Plaintiff has also requested leave of court to file
additional counts alleging breach of an implied contract, and
unlawful disclosure of facts in violation of the Mental Health
and Developmental Disabilities Confidentiality Act,
Ill.Rev.Stat. ch. 91 1/2, §§ 801-17 (1981). Defendant's
privilege defense also acts as a complete defense to these
claims. The implied contract between the parties and the
guarantee of confidentiality of the act should not be read to
undermine the public policies that justify the privilege
defense. Assuming the courts of Illinois would recognize these
causes of action, we think they would also recognize a
privilege defense against them based on the same elements as
the privilege in defamation actions.
Even if defendant did not have a privilege defense
applicable to these two theories, we think they fail to state
a cause of action. The two theories are in essence identical:
the implied contract between the parties that guarantees
confidentiality is coextensive with the guarantee of
confidentiality the Illinois General Assembly has been willing
to recognize. Indeed, there is no reason to believe an
"implied" contract would be any broader than that level of
confidentiality the legislature has concluded is reasonable.

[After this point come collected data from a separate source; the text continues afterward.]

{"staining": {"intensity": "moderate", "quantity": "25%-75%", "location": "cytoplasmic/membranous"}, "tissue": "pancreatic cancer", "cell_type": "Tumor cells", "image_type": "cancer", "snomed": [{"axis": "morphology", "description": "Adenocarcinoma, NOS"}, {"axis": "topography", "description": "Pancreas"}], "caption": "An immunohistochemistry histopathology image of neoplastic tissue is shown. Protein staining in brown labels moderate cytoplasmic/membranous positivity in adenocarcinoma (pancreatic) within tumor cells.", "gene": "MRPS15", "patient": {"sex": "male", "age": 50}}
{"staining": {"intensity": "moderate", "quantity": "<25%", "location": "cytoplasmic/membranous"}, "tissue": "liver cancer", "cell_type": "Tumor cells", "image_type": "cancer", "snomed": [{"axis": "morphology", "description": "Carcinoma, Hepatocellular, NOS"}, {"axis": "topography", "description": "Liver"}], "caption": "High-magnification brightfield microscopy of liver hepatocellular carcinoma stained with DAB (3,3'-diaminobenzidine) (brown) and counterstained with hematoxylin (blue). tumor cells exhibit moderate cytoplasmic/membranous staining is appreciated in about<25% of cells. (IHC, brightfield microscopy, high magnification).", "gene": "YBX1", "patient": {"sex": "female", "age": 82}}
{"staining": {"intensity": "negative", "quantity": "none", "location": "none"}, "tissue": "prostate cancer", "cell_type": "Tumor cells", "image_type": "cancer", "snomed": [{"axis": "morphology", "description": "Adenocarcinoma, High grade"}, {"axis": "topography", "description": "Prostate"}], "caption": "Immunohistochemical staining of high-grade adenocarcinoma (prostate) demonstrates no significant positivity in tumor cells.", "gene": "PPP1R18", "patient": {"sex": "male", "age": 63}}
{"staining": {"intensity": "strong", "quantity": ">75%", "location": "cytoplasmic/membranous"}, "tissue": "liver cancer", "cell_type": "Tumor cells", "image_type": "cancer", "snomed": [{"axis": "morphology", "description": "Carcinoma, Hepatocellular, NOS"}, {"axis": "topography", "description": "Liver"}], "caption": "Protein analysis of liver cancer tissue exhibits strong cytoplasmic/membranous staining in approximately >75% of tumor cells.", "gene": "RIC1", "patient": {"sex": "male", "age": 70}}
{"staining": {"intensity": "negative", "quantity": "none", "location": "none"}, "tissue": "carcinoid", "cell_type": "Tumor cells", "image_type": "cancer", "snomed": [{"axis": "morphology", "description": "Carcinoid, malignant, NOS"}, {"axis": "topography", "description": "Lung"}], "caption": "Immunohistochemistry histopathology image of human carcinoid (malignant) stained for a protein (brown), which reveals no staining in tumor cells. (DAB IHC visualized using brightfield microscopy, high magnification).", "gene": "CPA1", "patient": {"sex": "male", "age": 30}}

See Geinsenberger v. Willuhn, 72 Ill. pp.3d 435, 438-39, 28
Ill.Dec. 586, 589, 390 N.E.2d 945, 948 (1979). The record does
not reveal a breach of this legislative guarantee. The act
creates a privilege against disclosure of a patient's
"communication" to a therapist. Ill.Rev. Stat. ch. 91 1/2, §
810 (1981). "`[C]ommunication' means any communication
made . . . to a therapist or to or in the presence of other
persons during or in connection with providing mental health or
developmental disabilities services to a recipient." Id. §
802(1). "`Mental health or developmental disabilities services'
or `services' includes but is not limited to examination,
diagnosis, evaluation, treatment, training, pharmaceuticals,
aftercare, habilitation or rehabilitation." Id. § 802(3). It is
debatable whether what plaintiff told defendant is covered by
the act, since both parties understood that defendant's
function was not to treat
plaintiff, but to advise the court. In any event, the act
permits disclosure of "communications" where the patient's
mental condition is an element of a claim or defense after in
camera inspection by the court. Id. § 810(a)(1)-(2). That is
exactly what happened here. Plaintiff's fitness as a mother was
certainly at issue in the custody proceedings, and the letter
was submitted first to the court, which had an opportunity to
inspect it before it was publicly filed. In fact, the record
does not reveal whether the court ever did order the letter
filed. If not, it remained in the court's private files and has
never been disclosed within the meaning of the act. If so, the
court had an opportunity to inspect the letter before it was
filed, and the act was complied with. In either case, no
violation of the act has been alleged.
Plaintiff's motion for leave to file additional counts is
Defendant's motion to dismiss the complaint is granted.
Judgment to enter in favor of defendant, with costs.